Already the children have used the 'yatra', an ancient but powerful tool for mass mobilisation, to create public awareness in much of the peninsula and is poised to cover the northern states of Uttar Pradesh and Rajasthan, where literacy levels and school attendance are abysmal.

Those along the long route recalled other 'yatras' which have caught the imagination of the people and changed India's destiny. ''Maybe the 'Shiksha Yatra' will have more constructive results and ensure that children in this country are no longer deprived of an education,'' said Bijon Basu, who watched the children as they marched through the streets of Kolkata (formerly Calcutta).

The 'Shiksha Yatra' has been organised by the South Asian Coalition on Child Servitude (SACCS) led by Kailash Satyarthi, a leading activist against the twin problems of child labour and illiteracy.

According to UNICEF, India has from 75 to 90 million child workers under the age of 14, though other estimates put the figure at 100 million.
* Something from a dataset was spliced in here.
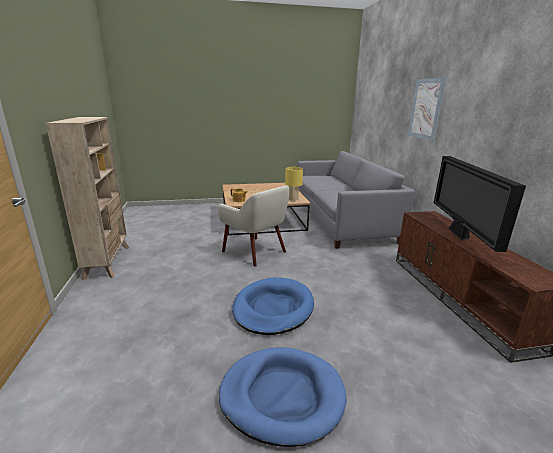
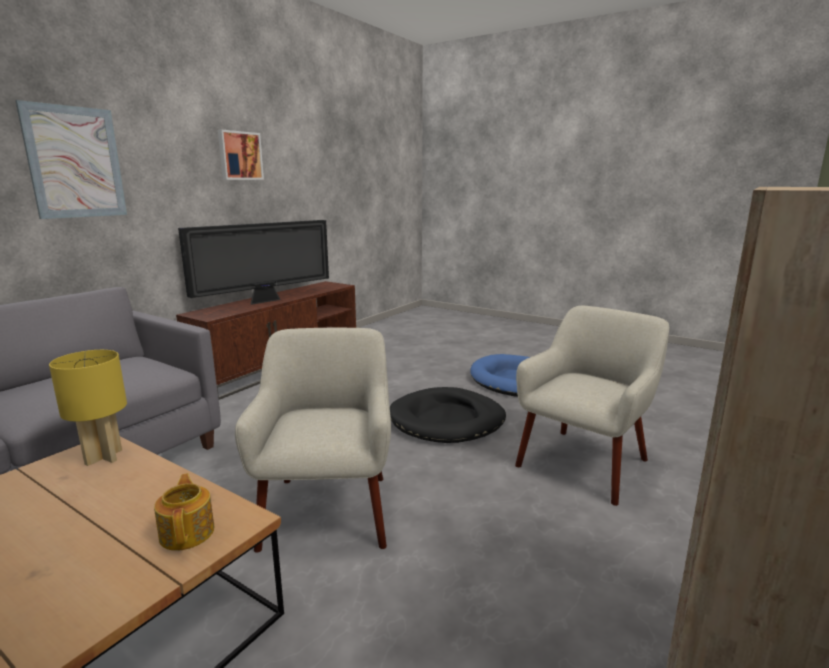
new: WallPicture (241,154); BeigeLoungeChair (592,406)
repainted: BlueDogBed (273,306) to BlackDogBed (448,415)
The UN agencies even sent a position paper on the issue to the Indian government and have pledged their support to get children out of tedious, heavy and often hazardous labour and into schools.

But the biggest initiative, so far, has been 'Shiksha Yatra', which aims to rouse the conscience of citizens and mobilise the necessary political will in favour of deprived and abused children.

According to Satyarthi, one of the immediate aims of the 'yatra' is to ensure passage and implementation of a constitutional amendment pending in Parliament, which would make quality education free and compulsory for all boys and girls up to the age of 18. The SACCS campaign also demands fair and regular salaries for teachers, properly equipped classrooms and the supply of quality textbooks and educational materials -- all of which are conspicuously missing in most parts of India.

Nearly a million people, including hundreds of thousands of children like Babloo, have been mobilised for the 'Shiksha Yatra', which breaks the long marches at important towns to organise street plays and performances to bring their message home.

''We need to explain to people why military expenditure and other unnecessary expenditure should be reduced and public expenditure on education raised to at least six percent of GNP,'' Satyarthi said. At present, India's spends just 3.2 percent of its GNP on education. Satyarthi thinks that one way to mobilise resources would be to impose a special education tax on foreign investors and transnational corporations as well as the private sector that is keen on taking advantage of new liberalisation policies.

''The biggest failure of the Indian State has been the failure to invest in its biggest asset -- human beings,'' he said.